#8
Tiba-tiba Putri menelponku keesokan harinya setelah aku makan siang Dengan Maxi dan Delano. Ia ingin aku ke rumahnya. Haduh aku masih ingin memanjakan badanku di sebuah salon dan spa langgananku. Akhirnya kami janjian di sana.
***
Kami berdua akhirnya benar-benar menikmati hari minggu dengan memanjakan badan. Sambil dimassage Putri ngoceh saja sementara aku memejamkan mataku menikmati pijatan dan aroma terapi yang menyegarkan pikiran dan badanku.
"Kayaknya kamu cocok deh In jadi mamanya Maxi, kemarin Delano ke rumah, dia cerita kalo Maxi bolak balik minta ketemu sama kamu, tapi Delano sungkan, kawatir kamu mengira hanya akal-akalan Delano saja," ujarnya mengagetkanku. Aku membuka mataku dan menoleh pada Putri.

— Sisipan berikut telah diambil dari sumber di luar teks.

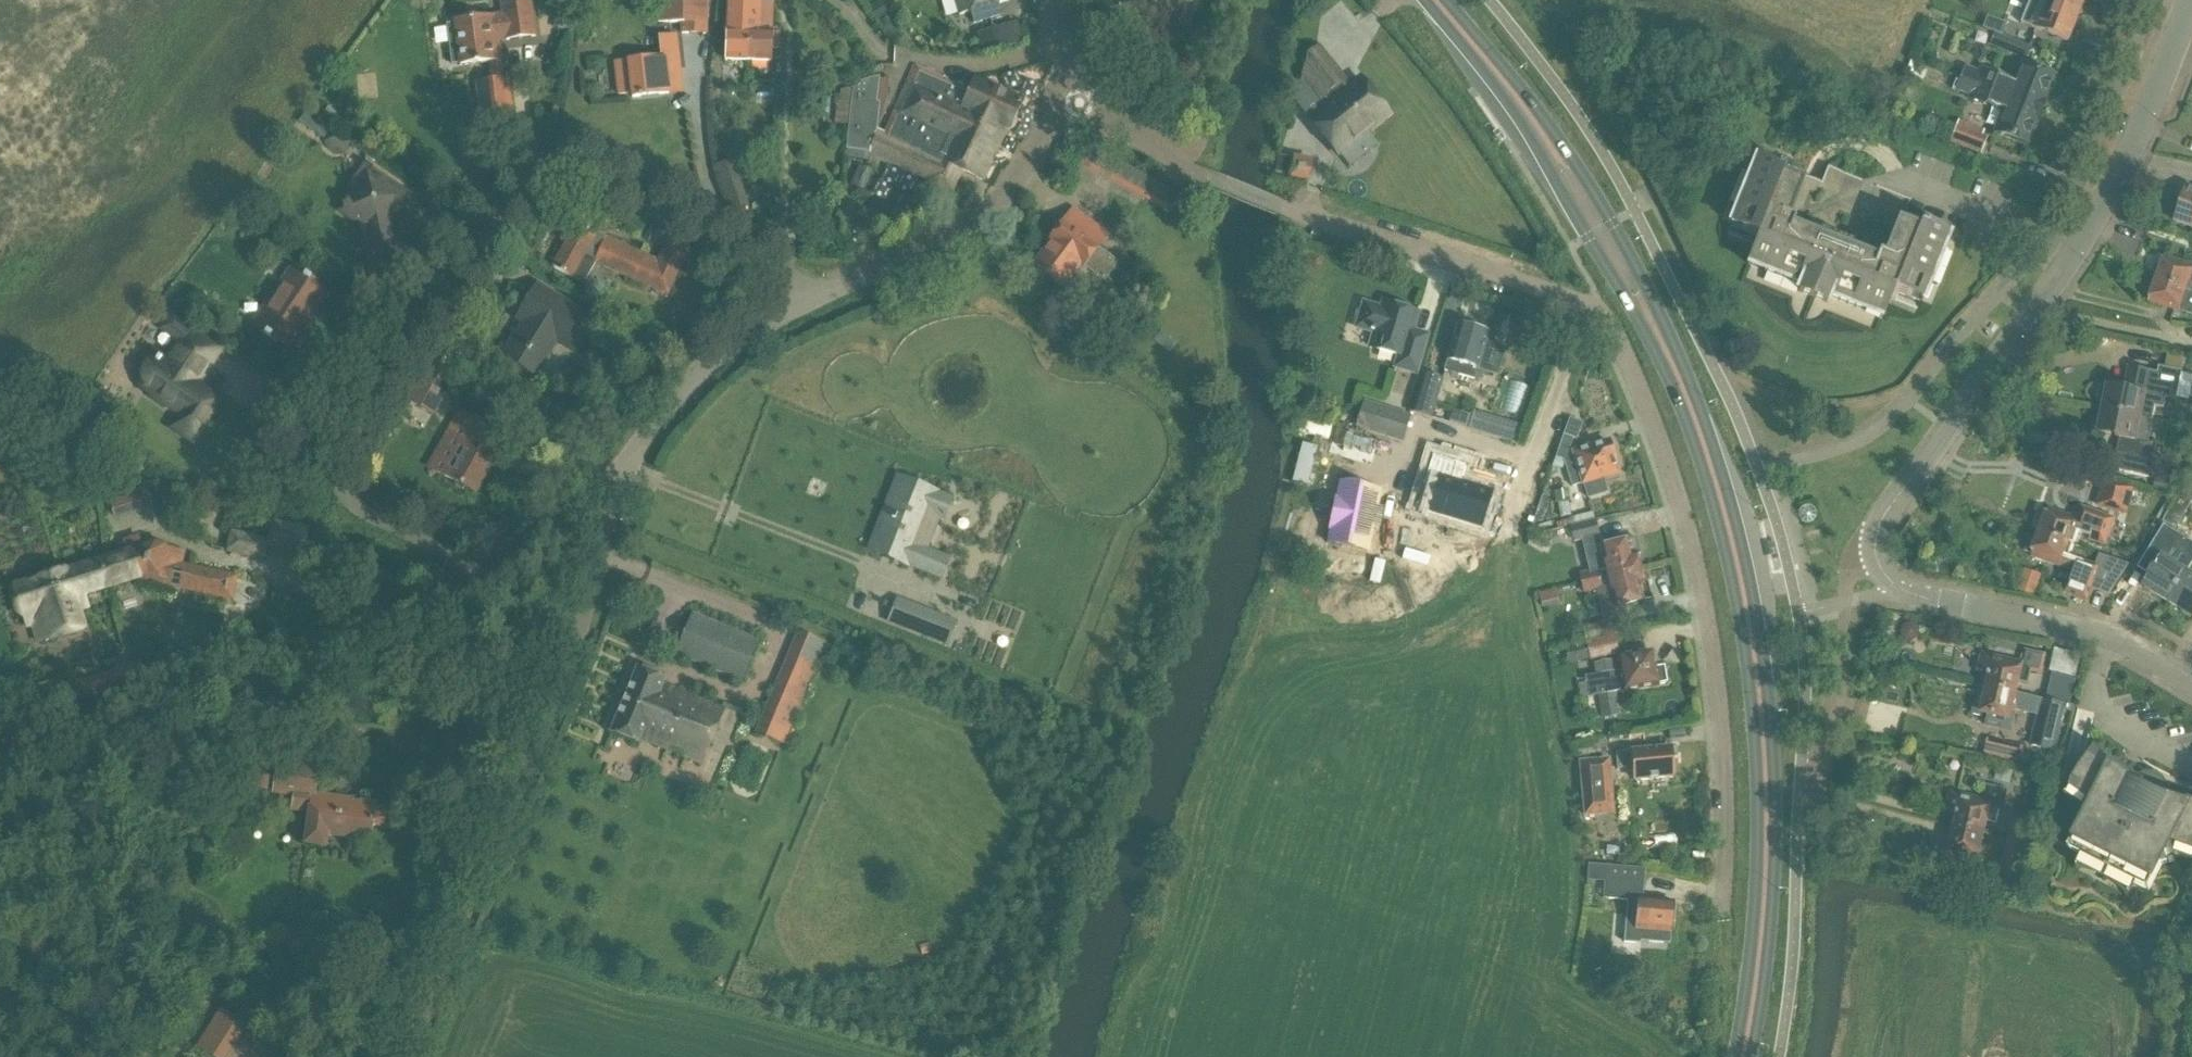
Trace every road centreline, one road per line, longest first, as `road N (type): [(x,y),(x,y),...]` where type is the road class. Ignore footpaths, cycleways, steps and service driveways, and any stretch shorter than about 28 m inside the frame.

"Oh yaaa, ah entahlah Put, aku kasihan dan terenyuh tiap melihat Maxi, wajah lugu, kerjab matanya saat melihatku, membuat aku ingin selalu menemani, memeluk dan menciumnya," ujarku termenung sambil menikmati enaknya pijatan Mbak Yayuk, terapis yang selalu aku minta tiap ke spa langgananku.

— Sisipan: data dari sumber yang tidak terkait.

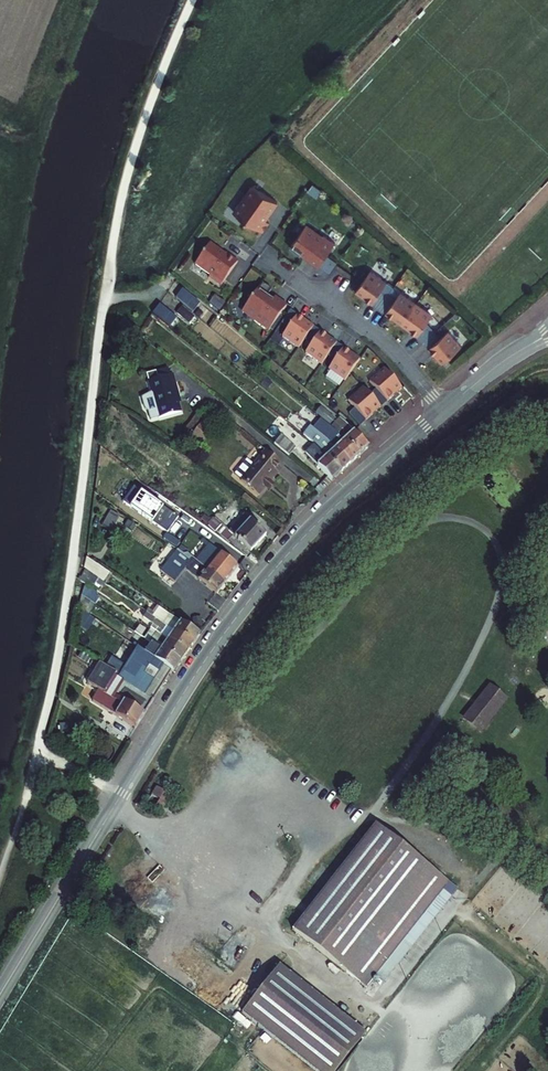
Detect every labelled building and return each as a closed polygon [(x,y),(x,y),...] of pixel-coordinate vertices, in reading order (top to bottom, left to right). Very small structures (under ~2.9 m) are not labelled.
[(309,191),(318,195),(322,187),(312,183),(309,191)] [(277,200),(253,184),(234,210),(262,230),(269,221),(262,216),(266,211),(268,212),(277,200)] [(319,264),(335,241),(323,233),(322,236),(306,224),(290,246),(300,253),(303,249),(309,254),(307,256),(319,264)] [(225,256),(210,245),(198,260),(200,270),(204,269),(211,274),(209,277),(221,286),(238,262),(226,254),(225,256)] [(417,335),(441,362),(460,346),(448,330),(440,336),(426,322),(432,313),(400,289),(394,299),(380,290),(387,281),(370,269),(355,291),(401,324),(417,335)] [(271,288),(261,282),(242,309),(269,329),(285,306),(274,297),(272,299),(266,296),(271,288)] [(214,294),(209,302),(220,310),(226,301),(214,294)] [(182,305),(177,312),(189,322),(194,315),(182,305)] [(328,369),(344,380),(359,358),(290,309),(281,322),(288,326),(282,336),(298,347),(305,338),(310,343),(305,352),(321,363),(327,354),(333,359),(328,369)] [(349,414),(359,425),(402,388),(384,369),(369,381),(376,390),(370,395),(363,387),(348,400),(355,408),(349,414)] [(167,376),(165,370),(147,375),(149,382),(167,376)] [(267,388),(274,381),(267,375),(261,383),(267,388)] [(156,420),(178,414),(176,405),(172,392),(175,392),(170,376),(167,376),(149,382),(146,383),(149,394),(139,400),(142,410),(146,413),(148,422),(156,419),(156,420)] [(319,406),(314,412),(328,423),(333,417),(319,406)] [(339,417),(330,425),(336,430),(344,422),(344,421),(339,417)] [(200,439),(209,428),(199,421),(191,431),(200,439)] [(344,422),(336,430),(359,454),(367,446),(344,422)] [(318,446),(327,438),(310,424),(302,433),(314,443),(318,446)] [(327,438),(350,462),(359,454),(336,430),(327,438)] [(283,431),(273,444),(288,455),(298,442),(283,431)] [(327,438),(318,446),(341,470),(350,462),(327,438)] [(341,470),(318,446),(314,443),(305,451),(332,478),(341,470)] [(282,465),(263,450),(252,465),(245,461),(233,476),(258,494),(271,477),(271,478),(282,465)] [(178,517),(133,486),(123,502),(167,533),(178,517)] [(212,516),(216,519),(221,514),(217,510),(212,516)] [(221,514),(216,519),(209,528),(214,531),(217,529),(229,540),(233,534),(251,550),(266,532),(244,512),(233,524),(221,514)] [(210,544),(195,561),(224,583),(238,565),(213,546),(210,544)] [(187,551),(180,545),(159,572),(173,582),(184,568),(179,564),(187,554),(185,553),(187,551)] [(184,568),(216,593),(224,583),(195,561),(187,554),(179,564),(184,568)] [(87,584),(79,608),(89,614),(102,594),(96,590),(108,571),(85,555),(83,568),(86,569),(82,581),(87,584)] [(165,622),(194,642),(199,633),(171,614),(165,622)] [(188,650),(194,642),(165,622),(158,631),(188,650)] [(142,623),(137,630),(149,638),(153,631),(142,623)] [(162,638),(158,645),(181,660),(188,650),(158,631),(156,634),(162,638)] [(156,634),(152,640),(158,645),(162,638),(156,634)] [(144,651),(171,669),(174,671),(181,660),(158,645),(152,640),(144,651)] [(153,698),(171,669),(144,651),(138,646),(120,673),(119,675),(153,698)] [(101,662),(91,677),(88,681),(101,689),(106,692),(104,695),(99,692),(94,699),(136,726),(153,698),(119,675),(120,673),(101,661),(101,662)] [(503,694),(487,682),(463,714),(478,726),(503,694)] [(158,785),(148,800),(161,808),(170,792),(158,785)] [(376,819),(294,926),(368,984),(379,970),(450,877),(376,819)] [(450,877),(379,970),(387,977),(431,920),(459,884),(450,877)] [(281,962),(244,1012),(324,1070),(336,1070),(368,1029),(281,962)]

"Nggak pengen ta In kamu memeluk papanya Maxi?" Putri menggodaku dan tertawa terbahak.
"Heh dasar, mesum saja pikiranmu Put," ujarku dengan wajah memanas dan menoleh ke sisi lain.
"Tuh kan malu, masa badan bagus kayak gitu, sampek usia 40 gak ngapa-ngapain," kami berempat tertawa. Mau tidak mau aku ikut tertawa meski sebenarnya aku mangkel pada Putri.
Lalu kami sama-sama disuru berbalik oleh terapis kami. Aku memejamkan mataku berusaha rileks.
"Terus pejamkan matamu Inaaa, dan terus saja Mbak Yayuk pijit mulai dari dadanya, dan bayangkan In yang memijat Delano hihihi..," mulut Putri meracau tidak karuan. Mbak Yayuk dan Mbak Fitri tertawa geli mendengar ocehan Putri.
"Put, bisa berenti nggak sih kamu, ih ternyata ide buruk deh ngajak kamu ke spa hari ini, jadi nggak rileks," ujarku berusaha menikmati pijatan Mbak Yayuk.
"Hmmm coba tanya nih mbak-mbak terapis, gimana enaknya nih badan disentuh suami bener kan mbak hahahah, tuh tuh pas dada kamu dipijatin hmmm seandainya Delano yang memijit bukan hanya pake tangannya, tapi pake bibir dan lidah...wahaha," Putri semakin menjadi-jadi.
Mbak-mbak terapis tertawa-tawa cekikikan. Aku semakin dongkol rasanya. Ih direktur perusahaan dilecehkan sahabat sendiri, bikin darting bener tuh anak.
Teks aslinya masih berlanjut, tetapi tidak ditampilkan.